▸ **TASK INSTRUCTIONS**:
Return all the lines below in which the string "Leica" appears.

Transcribed page contents:
--- START ---
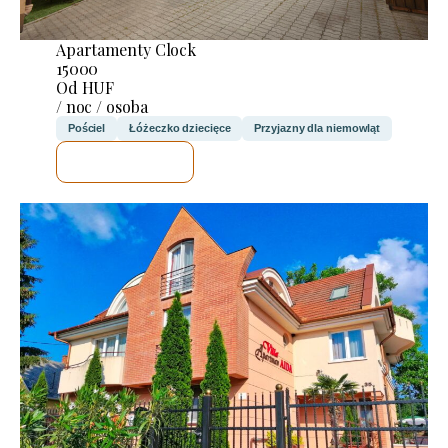
Apartamenty Clock
15000
Od HUF
/ noc / osoba
Pościel
Łóżeczko dziecięce
Przyjazny dla niemowląt
SPRAWDZĘ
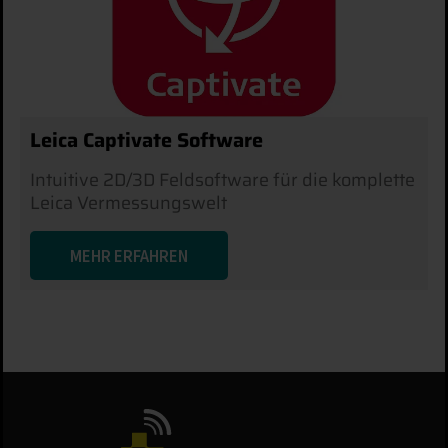
Leica Captivate Software
Intuitive 2D/3D Feldsoftware für die komplette
Leica Vermessungswelt
MEHR ERFAHREN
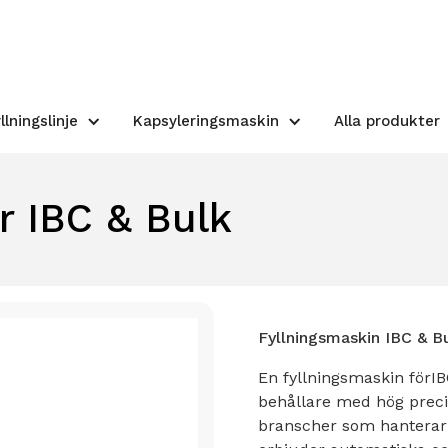
llningslinje
Kapsyleringsmaskin
Alla produkter
r IBC & Bulk
Fyllningsmaskin IBC & Bu
En fyllningsmaskin förIB
behållare med hög precis
branscher som hanterar 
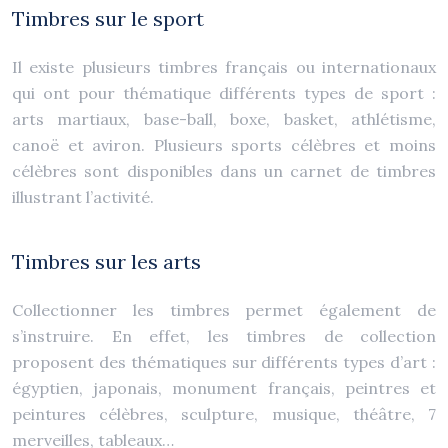
Timbres sur le sport
Il existe plusieurs timbres français ou internationaux
qui ont pour thématique différents types de sport :
arts martiaux, base-ball, boxe, basket, athlétisme,
canoë et aviron. Plusieurs sports célèbres et moins
célèbres sont disponibles dans un carnet de timbres
illustrant l’activité.
Timbres sur les arts
Collectionner les timbres permet également de
s’instruire. En effet, les timbres de collection
proposent des thématiques sur différents types d’art :
égyptien, japonais, monument français, peintres et
peintures célèbres, sculpture, musique, théâtre, 7
merveilles, tableaux…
--- END ---
▸ **EXERCISE RESPONSE**:
Leica Captivate Software
Leica Vermessungswelt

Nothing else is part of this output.